Human keypoint data:
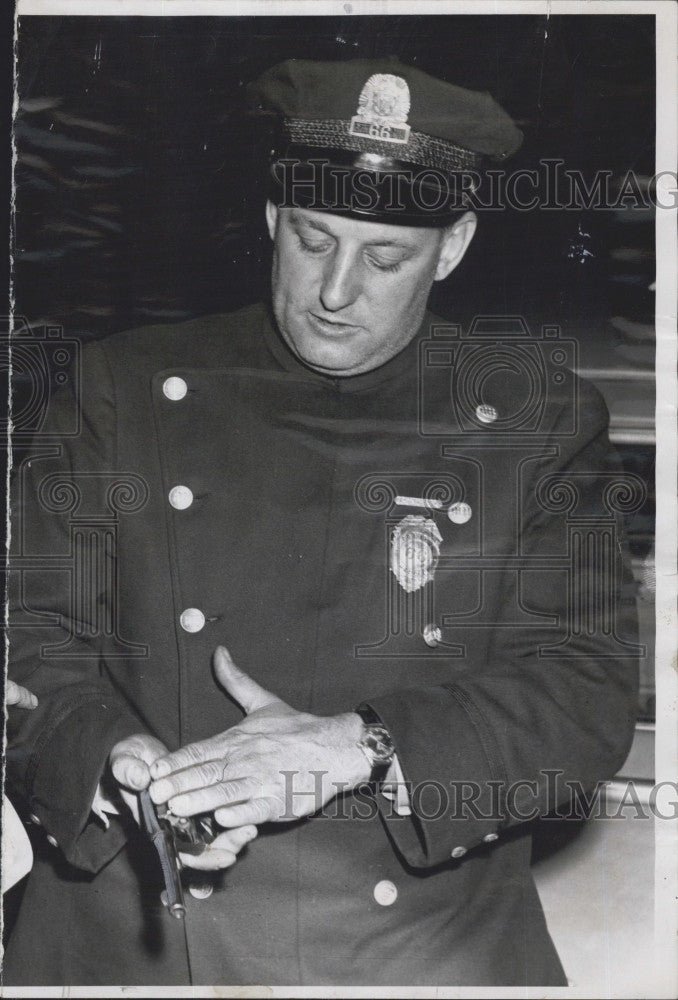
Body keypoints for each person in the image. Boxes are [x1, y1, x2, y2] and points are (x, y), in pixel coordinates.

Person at [5, 56, 638, 987]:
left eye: (385, 258)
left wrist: (354, 745)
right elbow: (29, 632)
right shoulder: (121, 386)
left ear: (453, 246)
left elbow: (583, 692)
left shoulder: (537, 422)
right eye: (312, 238)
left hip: (415, 944)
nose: (336, 291)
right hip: (140, 935)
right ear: (271, 217)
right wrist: (111, 761)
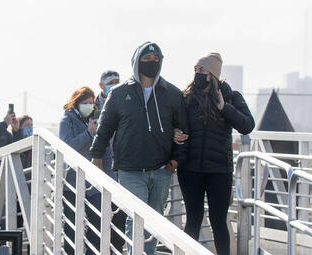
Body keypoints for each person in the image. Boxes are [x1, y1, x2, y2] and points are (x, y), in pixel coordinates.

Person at [90, 41, 188, 255]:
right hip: (130, 171)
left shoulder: (172, 93)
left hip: (162, 170)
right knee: (136, 220)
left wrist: (175, 162)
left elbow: (183, 129)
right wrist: (96, 156)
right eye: (146, 60)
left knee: (155, 223)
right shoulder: (118, 93)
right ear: (136, 62)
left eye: (156, 60)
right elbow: (105, 128)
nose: (152, 63)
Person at [173, 53, 255, 255]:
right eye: (195, 70)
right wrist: (173, 133)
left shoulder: (231, 96)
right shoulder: (186, 97)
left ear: (213, 74)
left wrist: (224, 108)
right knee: (193, 218)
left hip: (219, 170)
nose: (197, 74)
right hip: (190, 169)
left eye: (202, 70)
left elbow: (247, 126)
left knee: (219, 220)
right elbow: (173, 123)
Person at [59, 86, 123, 254]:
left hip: (95, 182)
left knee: (98, 223)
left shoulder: (99, 119)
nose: (88, 106)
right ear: (76, 103)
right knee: (72, 227)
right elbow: (67, 147)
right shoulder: (67, 120)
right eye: (84, 103)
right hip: (73, 183)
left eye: (90, 103)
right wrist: (88, 134)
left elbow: (107, 150)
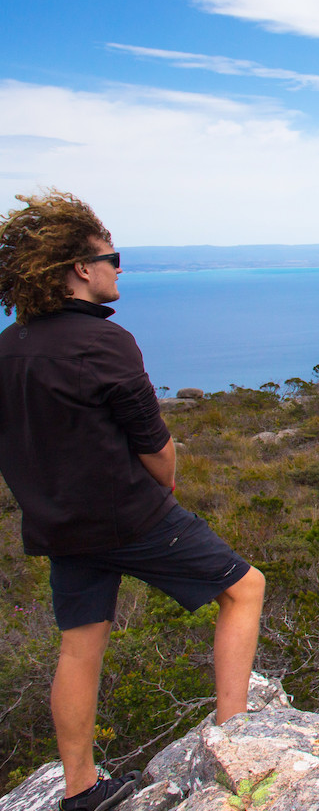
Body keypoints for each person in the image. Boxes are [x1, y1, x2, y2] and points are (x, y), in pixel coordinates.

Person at [0, 191, 265, 811]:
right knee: (243, 588)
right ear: (78, 269)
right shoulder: (106, 345)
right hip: (130, 514)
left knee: (79, 645)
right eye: (111, 257)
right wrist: (166, 480)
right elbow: (156, 448)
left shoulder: (8, 349)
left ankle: (80, 789)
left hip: (57, 524)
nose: (120, 268)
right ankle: (234, 740)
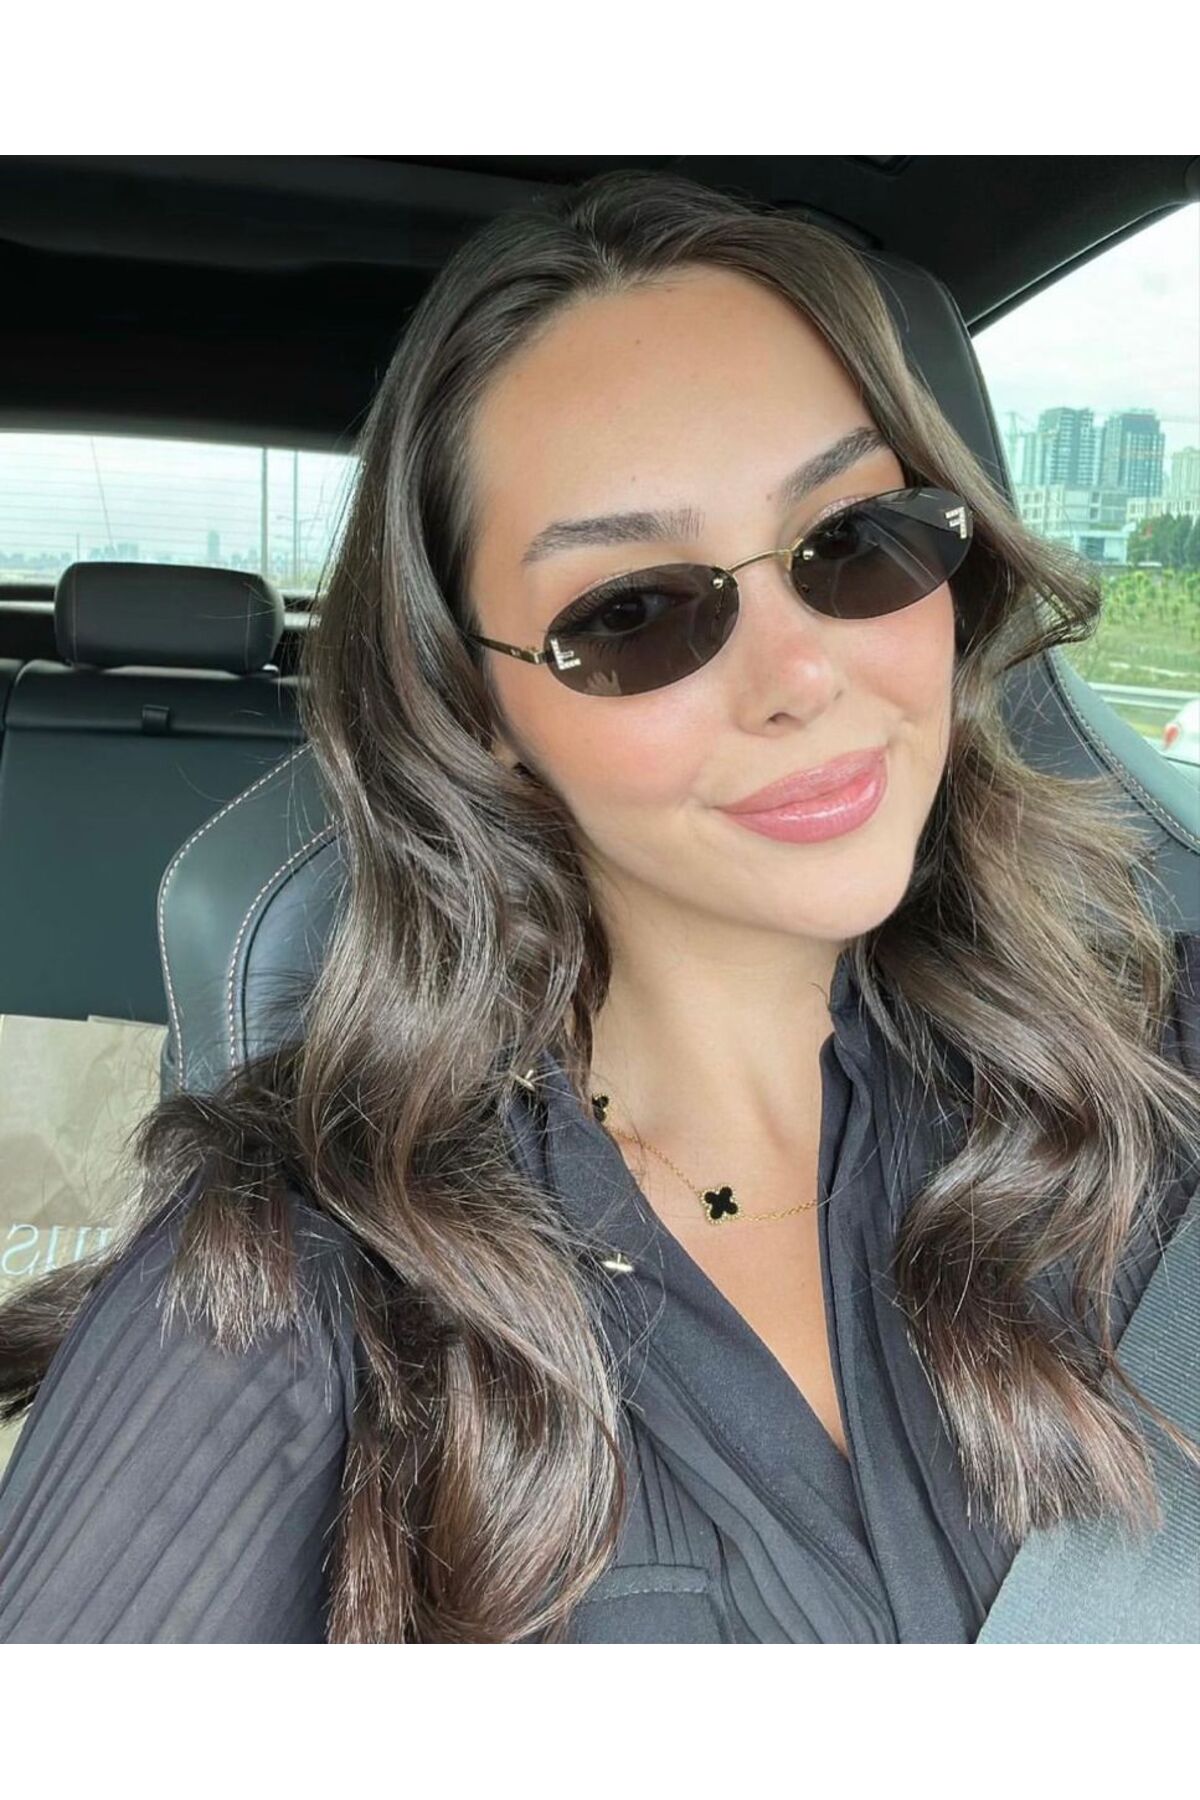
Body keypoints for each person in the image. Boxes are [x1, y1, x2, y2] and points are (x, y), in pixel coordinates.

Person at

▶ [TASK DESCRIPTION]
The lines to be quoted run from the line containing "left knee: (98, 223)" through the end of the entries above, both included; quote them exactly and leave out any pictures.

▶ [OUTPUT FOR THIS TASK]
left knee: (98, 223)
left shoulder: (99, 119)
nose: (88, 106)
right ear: (76, 103)
right knee: (72, 227)
right elbow: (67, 147)
right shoulder: (67, 120)
right eye: (84, 103)
right hip: (73, 183)
left eye: (90, 103)
right wrist: (88, 134)
left elbow: (107, 150)
Body keypoints for each person in the image. Boxes are [x1, y1, x2, y2] and points are (x, y), in pixel coordinates.

Person at [0, 191, 265, 811]:
right knee: (243, 588)
right ear: (78, 269)
right shoulder: (106, 345)
right hip: (130, 514)
left knee: (79, 645)
right eye: (111, 257)
right wrist: (166, 480)
right elbow: (156, 448)
left shoulder: (8, 349)
left ankle: (80, 789)
left hip: (57, 524)
nose: (120, 268)
right ankle: (234, 740)
Body keypoints for each person in the image. Boxes are [x1, y1, x2, y2] and points are (x, y), in pixel coordinates.

Person at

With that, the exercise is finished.